The leading candidates for the Democratic presidential nomination, former vice president Walter F. Mondale and Sen. John Glenn of Ohio, today gave the Democratic National Committee a preview of the battle they will wage in the precincts for the next 12 months.

Their back-to-back speeches and question-and-answer sessions produced no clear victor, but they drew a sharp contrast between the polished veteran of political wars and the earnest newcomer to the presidential struggle.

Mondale touched more constituency bases and drew more applause, but Glenn left the DNC members with the pointed reminder that "I'm the Democrat who has consistently run better against Ronald Reagan in the polls than anyone else."

The two men took no direct swipes at each other, emphasizing instead their devotion to party unity.

But in a news conference before his speech, Mondale said he disagreed with Glenn's vote Wednesday to continue funding for nerve gas weapons and indirectly criticized Glenn for having backed Reagan's first budget and the 1981 tax bill.

Glenn, who spent barely two hours in Detroit because of the Senate defense debate, did not touch on either topic in his speech and question-answer session.

But the Ohioan, who has emerged as the main threat to Mondale's candidacy, almost consciously drew a contrast between his cautious approach to issues and Mondale's reflexive responses.

Each was asked, for example, what he would do in economic policy in his first 100 days as president.

Mondale said he would "reduce deficits, bring down interest rates, get a new policy from the Federal Reserve Board . . . , institute a tough, new international trade and finance policy . . . , launch major new initiatives in education, science and technology training . . . , start a restructuring of the basic industrial plant . . . and rebuild the infrastructure."

Glenn's response was that there could be "no quick fix" for the economy and that, with the budget deficits he would surely face, "I do not eliminate the possibility of tax increases."

The contrast showed again in their references to the AFL-CIO's plan to endorse one of the Democratic contenders later this year.

Mondale said he was offended by comments from critics questioning the "special interest" influence on the Democrats.

"Since when is it special interest to be for organized labor?" he asked.

When Glenn was asked about the AFL-CIO endorsement, he said that he was seeking the endorsement and that clearly he thought it was "not a kiss of death."

It will help get the nomination, he said, and probably "not be a complete albatross" in the general election.

Mondale gave a smooth delivery of his standard 20-minute stump speech, attacking Reagan for espousing economic, social and foreign policies he termed "radical, not conservative."

After dealing confidently with questions that included agriculture, Israel, Central America and civil rights, he told the DNC members why he should be their choice.

"I'm a politician and I'm proud of it," he said, drawing applause. "I think I know how to be a good president . . . . I think I'm the best person to make our case in debate with Ronald Reagan . . . . I've never lost a debate . . . , and after 25 years of being the speaker at your banquets, when you couldn't get a bigger name, I believe I am finally ready."

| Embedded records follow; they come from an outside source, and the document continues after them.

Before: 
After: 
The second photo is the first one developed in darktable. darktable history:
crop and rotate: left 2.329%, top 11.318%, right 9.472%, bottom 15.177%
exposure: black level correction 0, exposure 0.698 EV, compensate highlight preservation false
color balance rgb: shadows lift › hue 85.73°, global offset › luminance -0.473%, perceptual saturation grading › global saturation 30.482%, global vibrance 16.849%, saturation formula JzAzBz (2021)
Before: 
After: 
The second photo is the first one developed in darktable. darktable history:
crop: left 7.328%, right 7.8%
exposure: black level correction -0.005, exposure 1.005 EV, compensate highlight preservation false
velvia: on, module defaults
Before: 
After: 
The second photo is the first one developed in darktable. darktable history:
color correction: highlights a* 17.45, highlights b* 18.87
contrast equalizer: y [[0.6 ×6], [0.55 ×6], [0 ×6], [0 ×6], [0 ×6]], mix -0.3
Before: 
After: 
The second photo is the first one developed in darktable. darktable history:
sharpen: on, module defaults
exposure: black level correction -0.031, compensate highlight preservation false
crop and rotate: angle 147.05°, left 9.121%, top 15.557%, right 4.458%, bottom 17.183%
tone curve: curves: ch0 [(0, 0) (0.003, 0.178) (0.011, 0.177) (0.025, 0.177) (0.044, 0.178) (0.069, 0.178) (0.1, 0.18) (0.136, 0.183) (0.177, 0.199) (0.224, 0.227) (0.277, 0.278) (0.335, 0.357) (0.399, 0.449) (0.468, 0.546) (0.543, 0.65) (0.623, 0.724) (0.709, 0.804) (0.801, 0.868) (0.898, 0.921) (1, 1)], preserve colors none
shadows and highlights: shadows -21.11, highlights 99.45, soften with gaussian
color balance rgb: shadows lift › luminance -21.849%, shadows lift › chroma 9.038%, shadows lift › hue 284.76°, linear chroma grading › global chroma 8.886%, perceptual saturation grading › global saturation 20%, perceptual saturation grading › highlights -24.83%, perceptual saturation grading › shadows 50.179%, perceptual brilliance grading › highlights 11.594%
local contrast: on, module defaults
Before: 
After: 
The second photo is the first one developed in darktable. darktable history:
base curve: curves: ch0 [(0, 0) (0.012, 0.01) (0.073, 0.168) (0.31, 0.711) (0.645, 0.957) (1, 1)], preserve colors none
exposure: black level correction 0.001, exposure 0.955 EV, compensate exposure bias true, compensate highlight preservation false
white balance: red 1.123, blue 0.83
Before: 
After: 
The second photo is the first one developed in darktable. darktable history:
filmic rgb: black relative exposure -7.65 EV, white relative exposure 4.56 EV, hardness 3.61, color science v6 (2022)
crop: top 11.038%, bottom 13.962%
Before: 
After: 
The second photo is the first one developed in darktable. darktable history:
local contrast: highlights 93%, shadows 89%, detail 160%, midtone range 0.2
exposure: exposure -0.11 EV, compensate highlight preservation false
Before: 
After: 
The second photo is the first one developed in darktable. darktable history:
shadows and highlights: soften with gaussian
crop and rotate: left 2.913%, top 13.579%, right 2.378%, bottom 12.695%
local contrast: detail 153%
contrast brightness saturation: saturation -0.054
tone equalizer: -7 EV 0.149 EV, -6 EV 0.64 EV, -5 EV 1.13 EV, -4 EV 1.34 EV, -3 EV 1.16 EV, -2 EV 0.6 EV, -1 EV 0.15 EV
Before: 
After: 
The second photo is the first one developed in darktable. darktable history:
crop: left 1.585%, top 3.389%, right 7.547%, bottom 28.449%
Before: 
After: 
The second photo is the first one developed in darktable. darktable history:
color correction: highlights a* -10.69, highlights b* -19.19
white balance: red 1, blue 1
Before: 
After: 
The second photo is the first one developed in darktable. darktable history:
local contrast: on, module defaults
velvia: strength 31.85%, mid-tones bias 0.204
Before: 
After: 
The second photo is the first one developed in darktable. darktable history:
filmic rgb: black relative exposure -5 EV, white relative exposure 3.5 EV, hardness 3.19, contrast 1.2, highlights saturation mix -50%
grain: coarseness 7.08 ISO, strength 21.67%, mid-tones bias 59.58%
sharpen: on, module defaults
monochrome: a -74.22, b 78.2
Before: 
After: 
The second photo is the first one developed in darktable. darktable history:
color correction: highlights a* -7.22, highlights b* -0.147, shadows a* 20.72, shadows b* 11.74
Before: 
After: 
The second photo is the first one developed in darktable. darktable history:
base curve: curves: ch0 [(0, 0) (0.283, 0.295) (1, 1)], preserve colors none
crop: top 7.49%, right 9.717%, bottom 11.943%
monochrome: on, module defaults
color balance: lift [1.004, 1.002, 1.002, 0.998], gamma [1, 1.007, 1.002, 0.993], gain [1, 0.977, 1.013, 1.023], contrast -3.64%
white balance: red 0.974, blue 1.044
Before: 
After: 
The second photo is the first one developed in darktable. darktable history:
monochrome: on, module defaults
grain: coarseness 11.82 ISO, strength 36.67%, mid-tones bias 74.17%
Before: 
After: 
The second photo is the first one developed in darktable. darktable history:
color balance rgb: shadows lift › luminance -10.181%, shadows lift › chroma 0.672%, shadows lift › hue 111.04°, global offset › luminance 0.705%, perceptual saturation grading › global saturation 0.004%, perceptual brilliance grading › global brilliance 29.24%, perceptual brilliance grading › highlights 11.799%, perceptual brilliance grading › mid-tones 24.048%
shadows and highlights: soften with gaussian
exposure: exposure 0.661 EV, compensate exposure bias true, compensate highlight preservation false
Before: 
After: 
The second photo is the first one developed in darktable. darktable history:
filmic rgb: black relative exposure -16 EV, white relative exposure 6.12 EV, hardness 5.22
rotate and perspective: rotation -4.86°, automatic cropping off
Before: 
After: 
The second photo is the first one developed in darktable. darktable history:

Glenn focused on one topic--his proposals for education and job training--in his speech and took almost 30 minutes to detail his plans, with few interruptions for applause.

He gained some momentum and more frequent applause answering questions on arms control and Central America. When asked why he would be the best candidate, he said that his eight years in the Senate were backed by previous experience as an international business executive, as an entrepreneur who started four small businesses, as a test pilot working with researchers and scientists--a light reference to the space flight that made him famous--and a 23-year veteran of the Marine Corps.

"I can judge what we need for defense," Glenn said. "What we really need, not just what the last salesman coming in the Mall Entrance to the Pentagon was peddling.

"I went through two wars. I know what combat is like. I have written some of those next-of-kin letters and I have knocked on doors to deliver the news . . . . Nobody will negotiate harder for peace than I will."

Reactions were favorable to both. Maine Chairman Barry J. Hobbs said Mondale was "more dynamic . . . , a tough act for Glenn to follow, but Glenn was more specific and he didn't hurt himself."

Former governor Sam Goddard of Arizona said he was struck by the "complete contrast between a very accomplished speaker with long political experience and a homespun person who is very earnest."

Judy Henning of Colorado said Glenn was "projecting us into the future while Mondale was still addressing issues Democrats dealt with in the past." Sally Shake Gaff of Bethesda said, "Mondale has great emotional appeal, but he did not articulate any new programs. Glenn probably reflected better the pragmatic mood of the country."

Sen. Gary Hart of Colorado, another Democratic presidential hopeful, was to appear here today, but bowed out at the last minute to remain in Washington for the defense debate.

Sens. Alan Cranston of California and Ernest F. Hollings of South Carolina and former Florida governor Reubin Askew are to address the national committee Friday.